Tu es à 2 heures de course, les jambes commencent à parler, et tu sors un petit sachet doré de ta ceinture. Le gel énergétique trail est devenu le réflexe de tout coureur qui veut tenir la distance. Sauf que mal utilisé, il peut aussi te plomber l’estomac à 20 km de l’arrivée. Voici comment t’en servir vraiment, sans te louper le jour J.
Pas le temps de lire ?
- Un gel apporte 20 à 30 g de glucides rapides en quelques minutes
- Compte 1 à 2 gels par heure, jamais plus de 60 g de glucides par heure
- Prends-le avant la fringale, dès 45 minutes d’effort
- Toujours avec une à deux gorgées d’eau pour éviter la cata digestive
- Teste tes gels à l’entraînement, jamais le jour de la course
À quoi sert vraiment un gel énergétique en trail ?
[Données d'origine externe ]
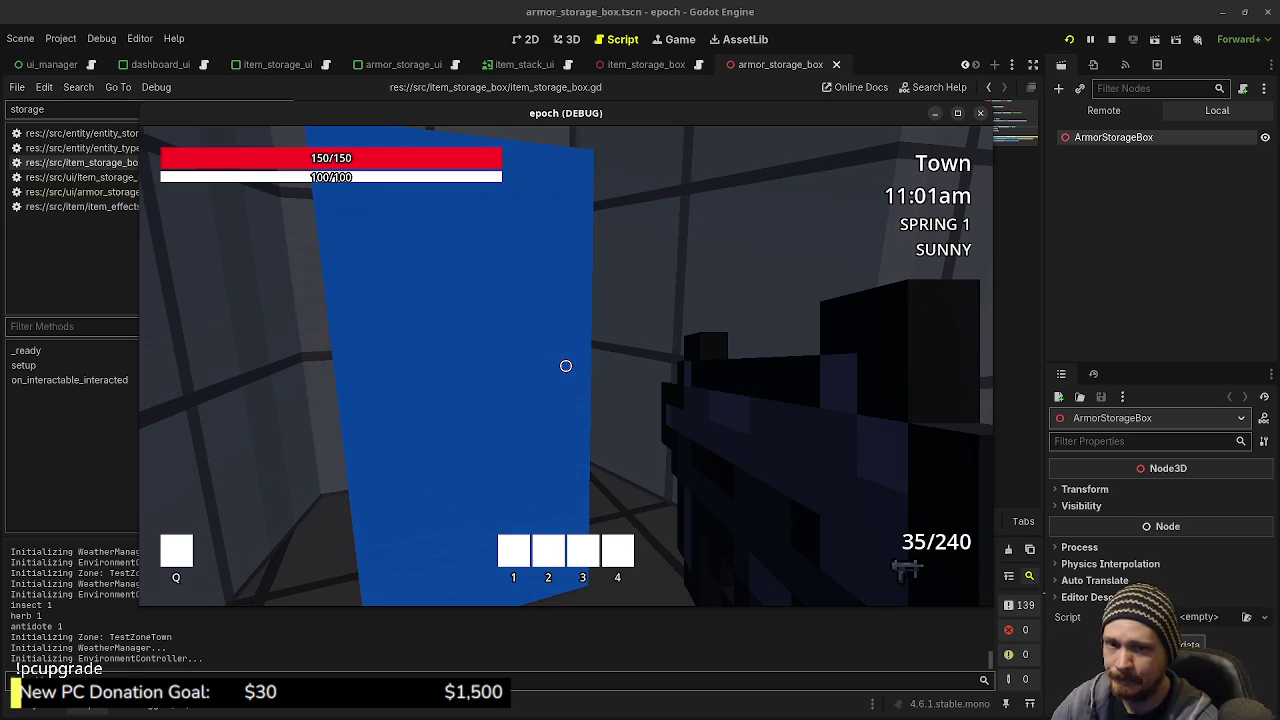
key(w)
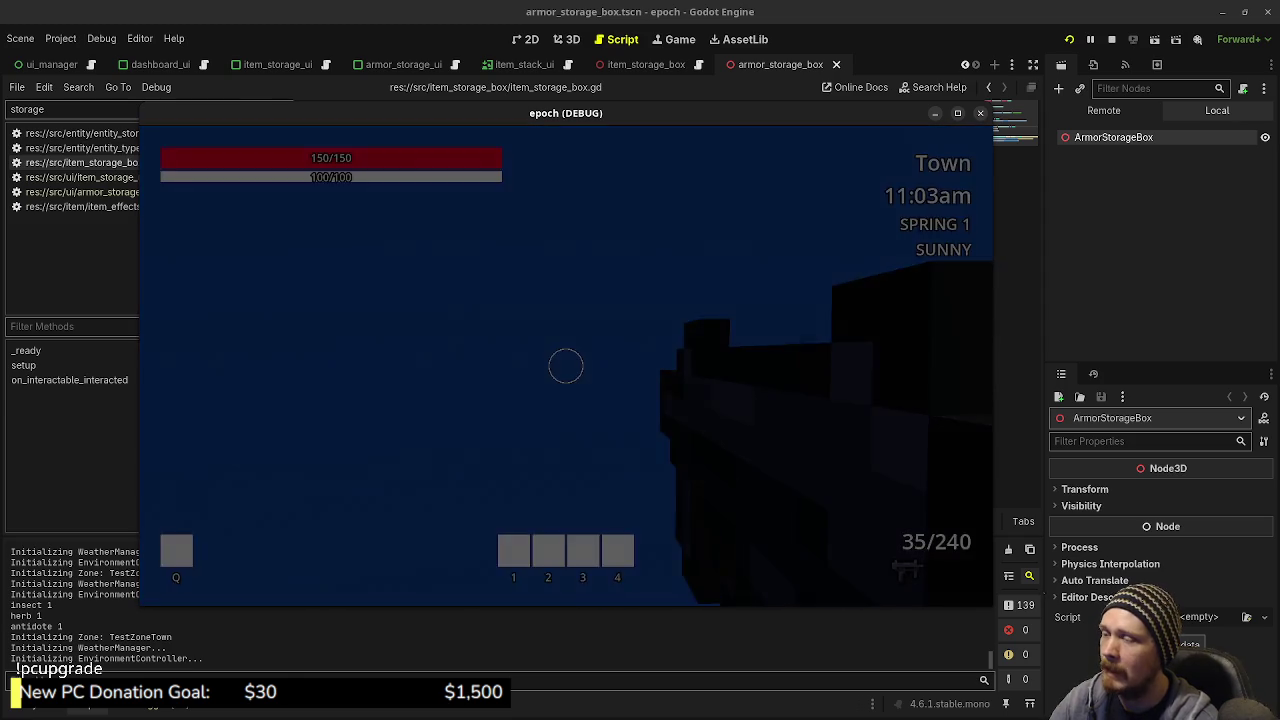
key(w)
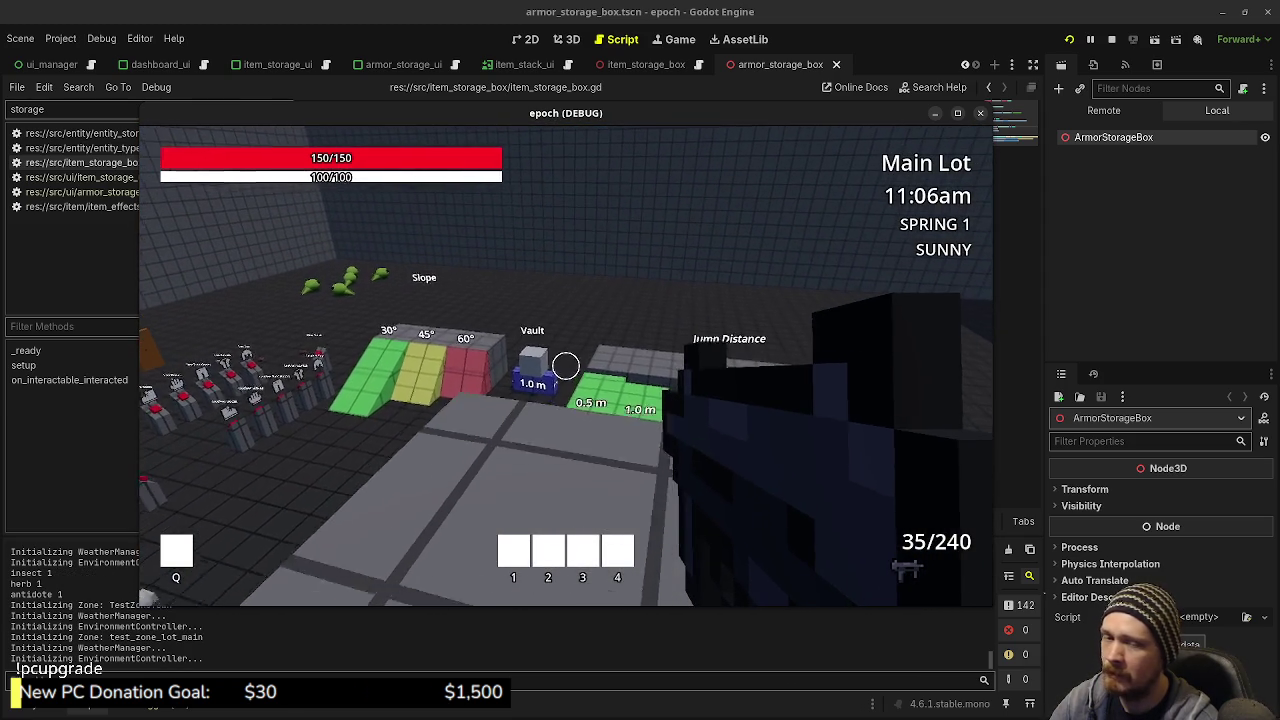
key(w)
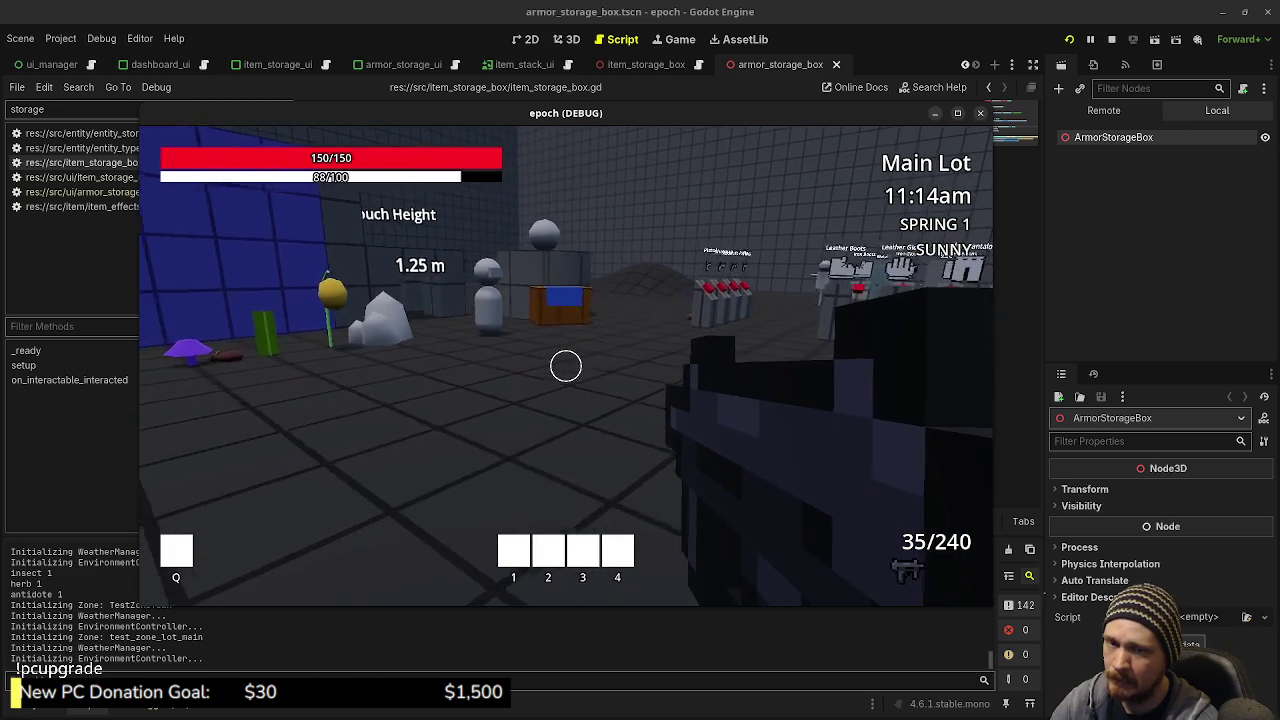
Explore the test area past the weapon racks to the Crouch Height box, then stop the game
key(d)
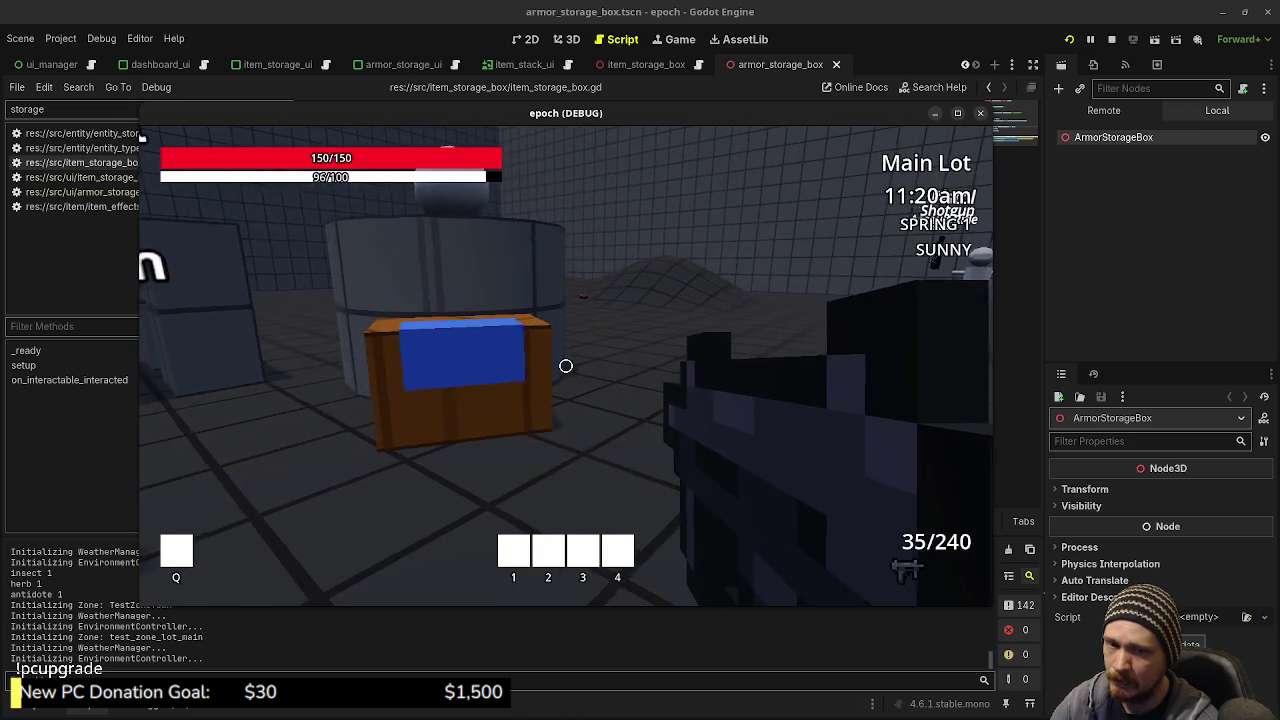
key(d)
key(a)
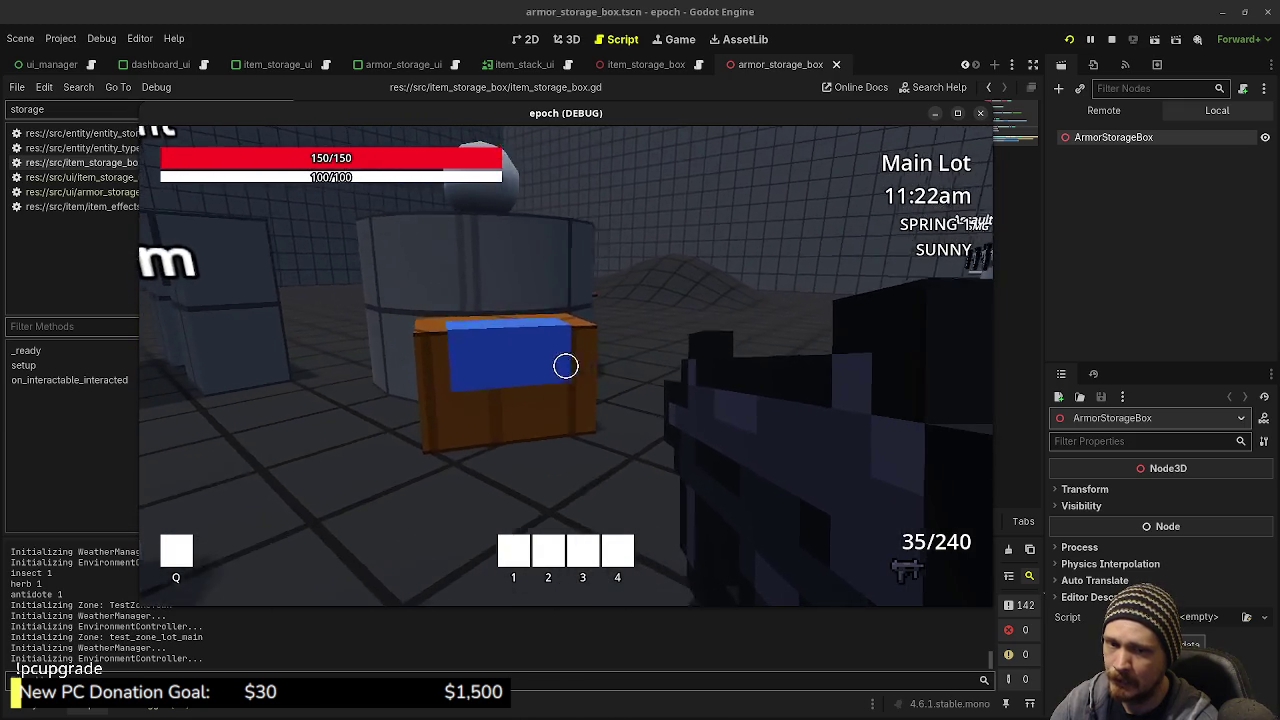
key(space)
key(shift+w)
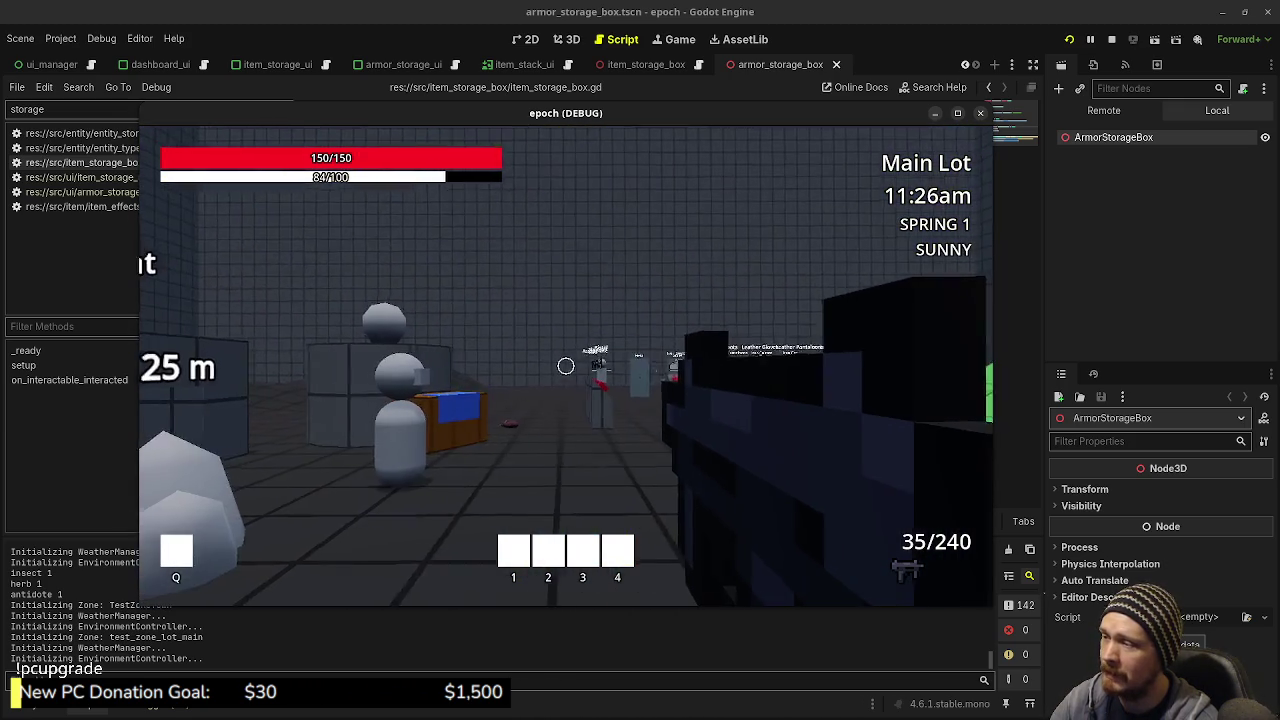
key(a)
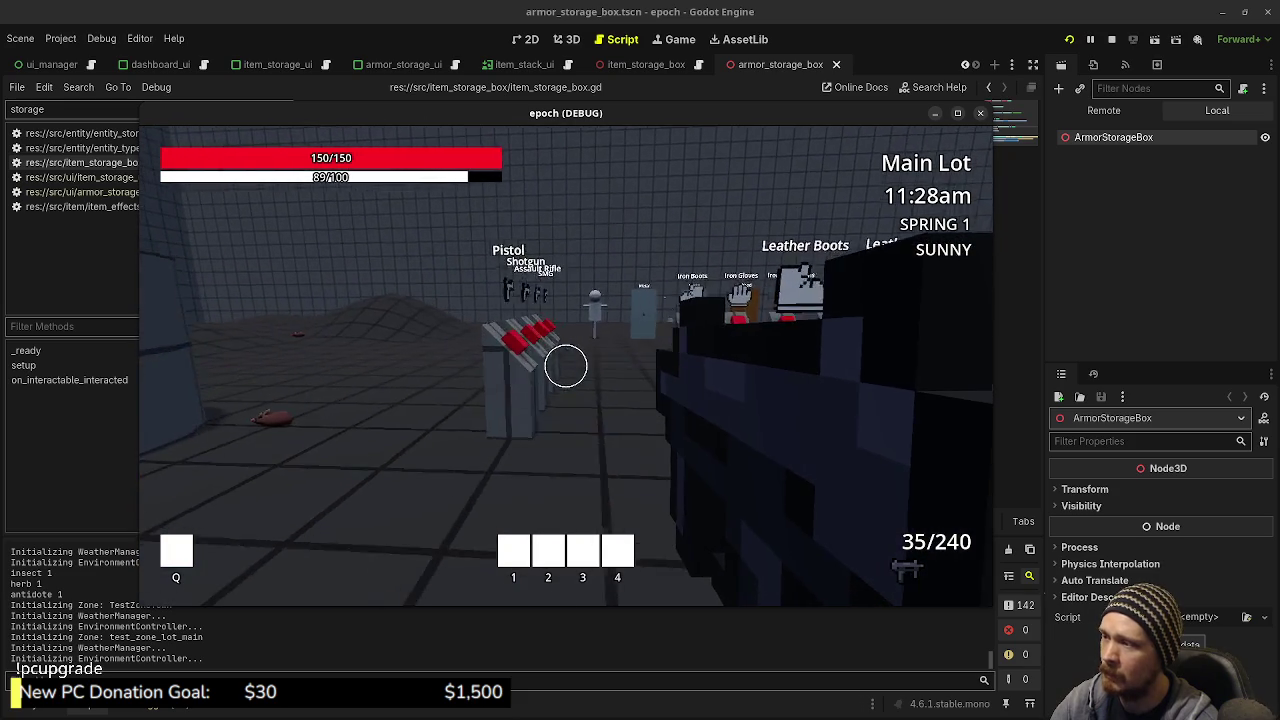
key(w)
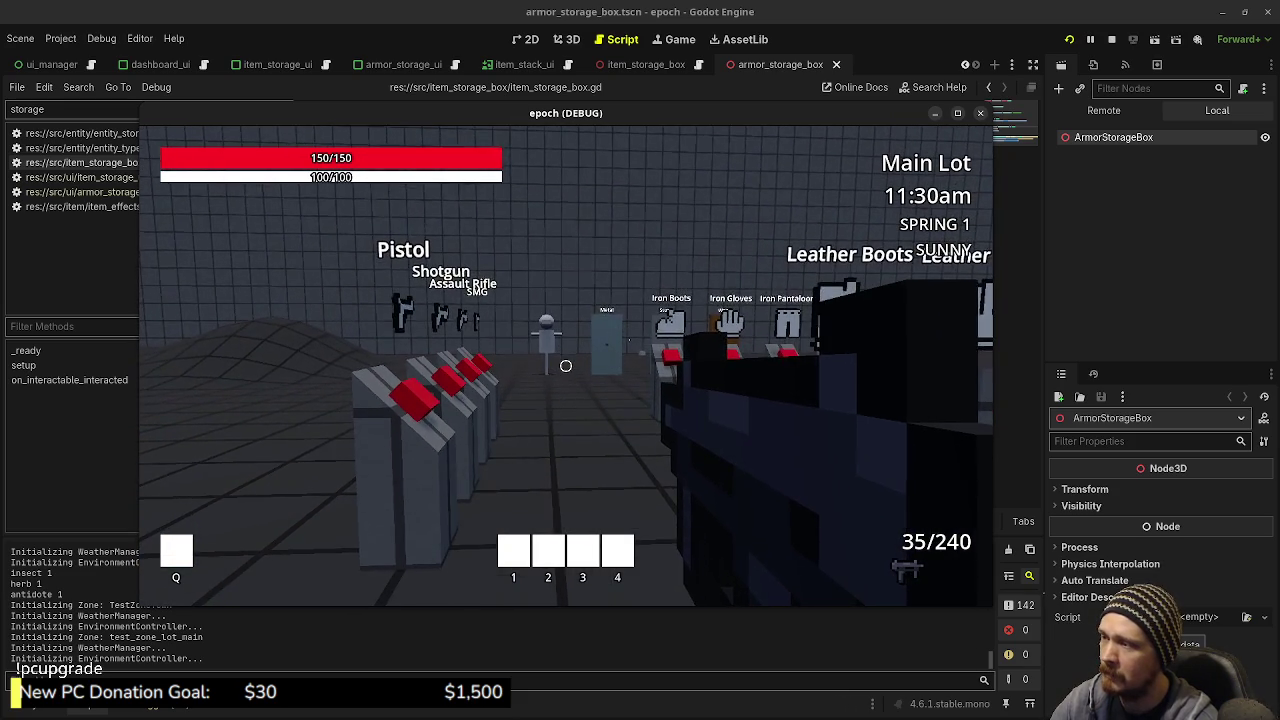
key(w)
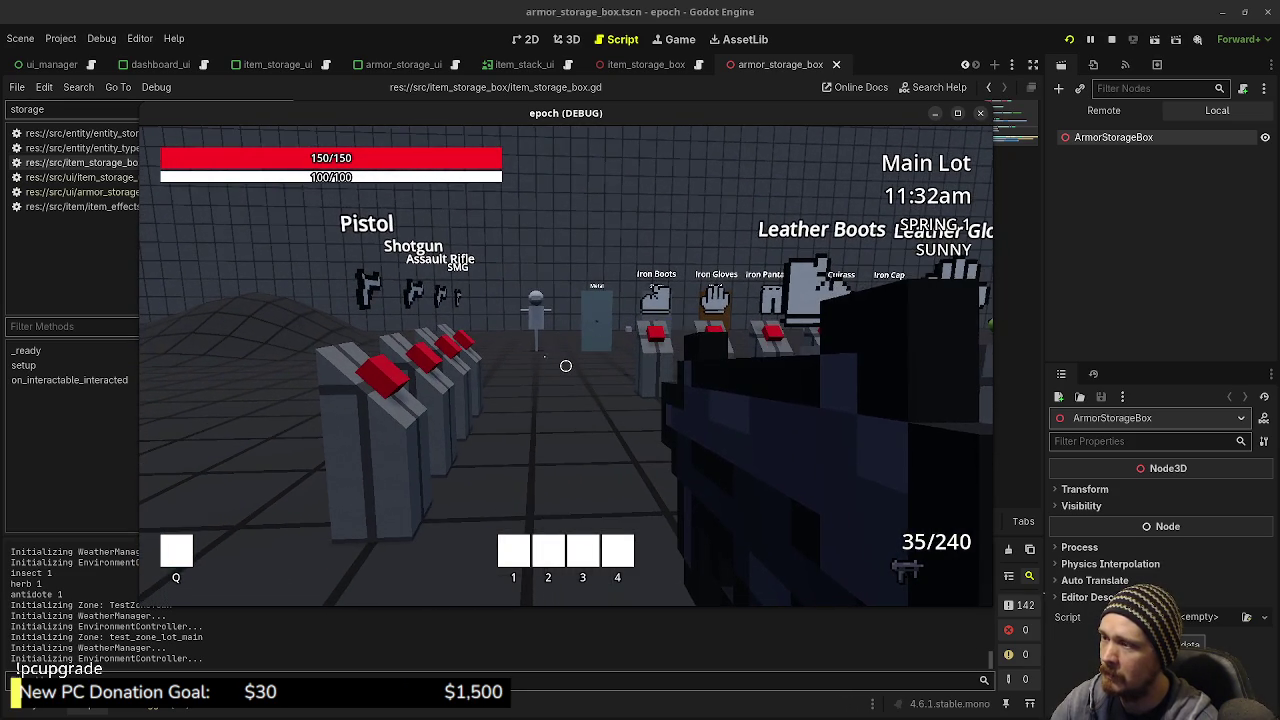
key(d)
Un gel, c’est une dose de glucides rapides concentrée dans 30 à 40 ml. Son rôle est simple : recharger ton glycogène musculaire quand celui-ci commence à fondre. En clair, il évite que tu tapes le mur, ce moment où ton corps n’a plus de sucre disponible et où chaque foulée devient une négociation.
Maintenir ta glycémie pendant l’effort
Sur un trail, ton corps brûle un mélange de glucides et de lipides. Plus l’effort dure, plus tes réserves de glycogène fondent. Un gel apporte 20 à 30 g de glucides assimilables en moins de 10 minutes. Tu retrouves de l’énergie disponible sans avoir à mâcher quoi que ce soit.
Pourquoi le gel plutôt qu’une barre ou une banane ?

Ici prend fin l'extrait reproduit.